The window rattled once more, then slowly drew open. Cold air entered the room, and something heavy crawled inside with it.
Whatever entered the room clawed and scratched and thumped its way in. Patrice burrowed deeper under the comforter. She slept across the room from Teena. Why hadn't she heard this thing before?
As the creature clawed across the floor toward the bed, her heart raced, her breathing quickened, and her hands trembled. The clawing grew closer and closer, striking a steady rhythm of scratches and thumps that froze her heart. She held her breath and steadied her nerves.
Then the clawing stopped, and the room fell silent.
Something, a shifting of air, heavy and abrasive, hovered over her. An odd stench filled the air, fetid, like blood. How many victims had this creature visited tonight? How many were out there, struggling with unknown ailments, nightmares, and fears of insanity?
Taking one long breath, Patrice jumped up from under the bedcovers.
Then terror seized her.
Standing there over the bed was… the thing!
At six feet in height, it was shaped like a man, but, like Teena's drawing, looked more like a hideous monster. Stiff, wiry hairs poked out of its back, its legs bent backwards, and its four arms braced itself against the edge of the bed. The tentacles dangling from its mouth made sharp, clicking noises.
Patrice screamed. The creature jumped backwards, then locked its huge, empty eyes on her. Patrice grabbed the jar of Boric acid from the dresser, and tossed its contents at the thing.
Powder clouded around them in great puffs. The monster reacted violently. It twitched and spun as it tried to remove the powder from its face. But the more it rubbed its arms against its head, the more the tiny crystals cut through its thick exoskeleton. It let out a strange cackling cry, then crashed through the window, shattering glass everywhere, bumping its arms and long legs as it fell out.
"Mama!" Teena called from Patrice's room.
Patrice flew to the window and looked out onto the dark alleyway. The giant pest lay amongst the broken glass below, twitching violently before it leaped up again and crashed into a row of trash cans. For a second, she thought it was dead, but then it rose up from the refuse, shaking trash and bits of lettuce from its head, before it took another leap and cleared the next building, disappearing from sight. Its death by a thousand cuts was no doubt eminent.

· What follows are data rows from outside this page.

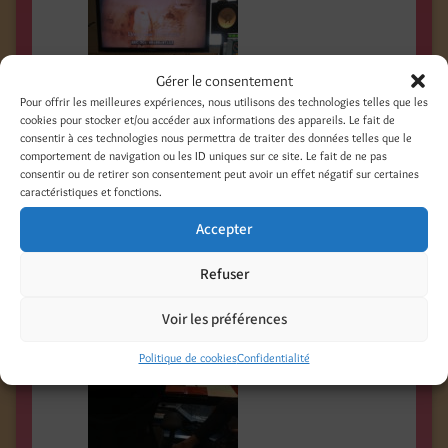
Gérer le consentement
Pour offrir les meilleures expériences, nous utilisons des technologies telles que les
cookies pour stocker et/ou accéder aux informations des appareils. Le fait de
consentir à ces technologies nous permettra de traiter des données telles que le
comportement de navigation ou les ID uniques sur ce site. Le fait de ne pas
consentir ou de retirer son consentement peut avoir un effet négatif sur certaines
caractéristiques et fonctions.
Accepter
Refuser
Voir les préférences
Politique de cookies
Confidentialité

Teena threw open the door. "Mama, what're you doing in here? What happened?"
"I got it, Teena," she breathed relievedly. "The monster––I threw the Boric acid at it. It's dead, baby. Thank God, it's finally over."
Teena joined her at the window and looked out at the dark, quiet night. Patrice put her arm around her shoulder. Teena smiled, relieved, but then her relief turned to distress.
"What's wrong?" she asked, frowning.
She looked at her. "Didn't you say their eggs hatch prematurely if an adult is killed?"
A chill entered Patrice's bones as both women glanced apprehensively through the window.